The valuation dwarfs Comerica’s earlier $82.3 million appraisal. The Internal Revenue Service in 2020 had valued the estate at $163.2 million.

“It has been a long six years,” said L. Londell McMillan, an attorney for three of Prince’s siblings said, at a hearing on Friday, Jan. 16, in Carver County District Court. The legal battle began in 2016 after Prince died of a fentanyl overdose at age 57 without a will.

READ: News: Battle Over Prince’s Estate Could Go On For Years

Since the music icon had no spouse and his only son died at 1 week old, Prince’s six siblings are the heirs and had the first claims to his estate.

In the time it took to resolve, two of the heirs died and two others are in their 80s.

The estate will be evenly divided between the oldest three heirs, their families and New York music company Primary Wave, which bought Prince’s three younger siblings’ rights to his estate, AP reported.

The settlement comes after Comerica sued the IRS in 2020 in U.S. Tax Court, accusing the agency of miscalculating the value of Prince’s estate.

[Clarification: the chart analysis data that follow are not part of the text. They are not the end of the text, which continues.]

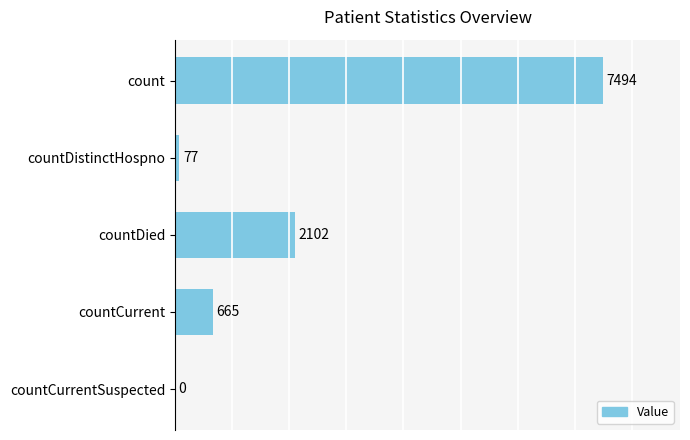

Reading bottom to top, extract all data points from this chart.

countCurrentSuspected=0	countCurrent=665	countDied=2102	countDistinctHospno=77	count=7494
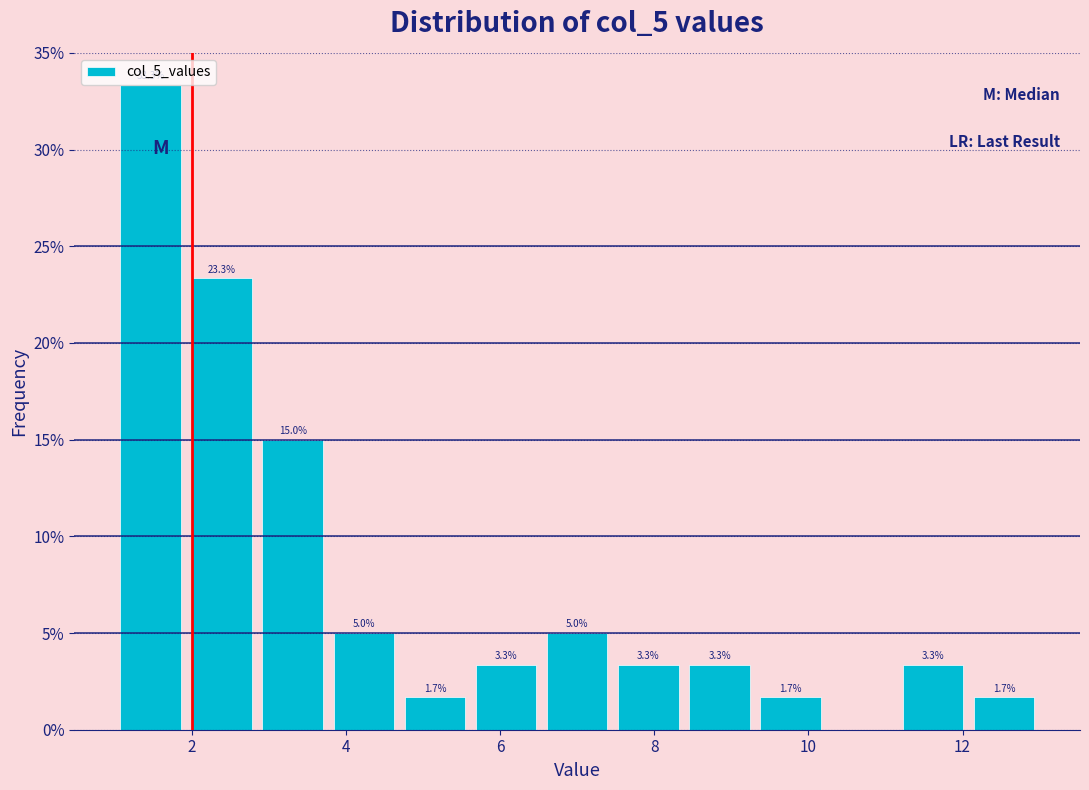

Over which range of the x-axis is the bar tallest?

1.0 to 2.0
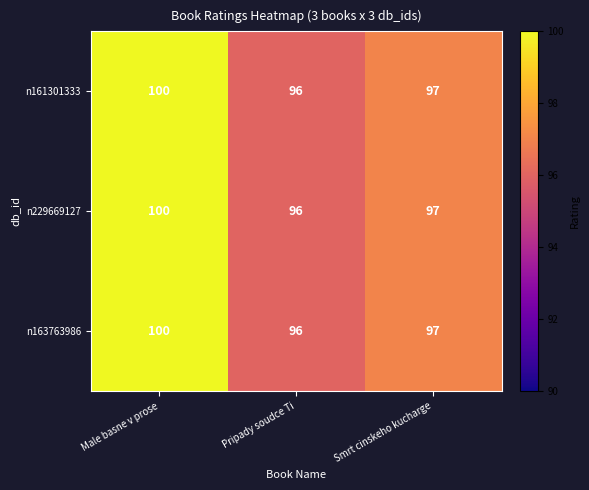

True or false: n163763986 has a value of 96 at Pripady soudce Ti.

True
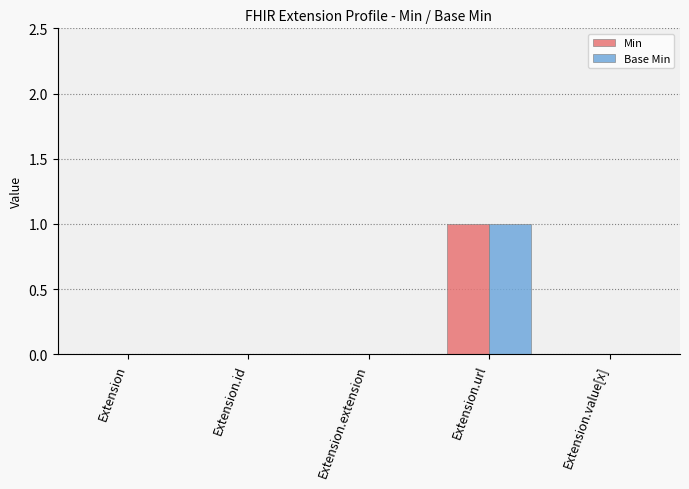

At which category is the sum across all series the highest?

Extension.url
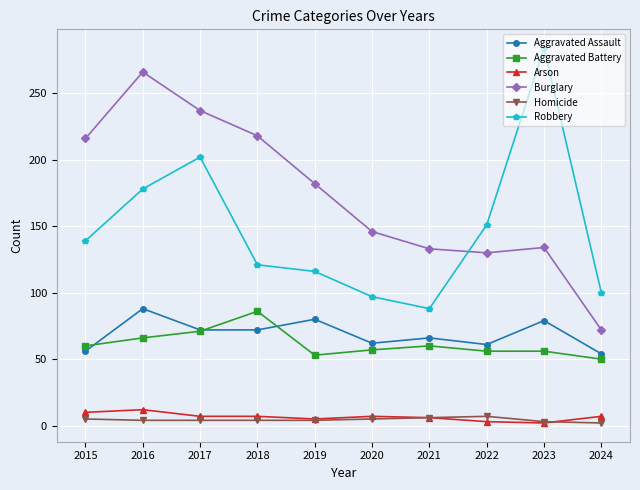

What is the value of the Aggravated Battery point at the 3rd from the left?

71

While the two entities agreed on the value of Prince’s real estate, his intangibles – like the value of her music – were a point of contention.

Between attorney fees and taxes, the estate will have to pay tens of millions of dollars.

However, there should still be an ample amount of inheritance left for the heirs. Though Comerica advised Prince’s siblings to go to trial with the IRS if they want to lower the estate taxes, the siblings have communicated they want to settle with the government.

“Instead, the members of the heir group have uniformly communicated to (Comerica) their strong desire that the estate settle with the taxing authorities,” the settlement filing said.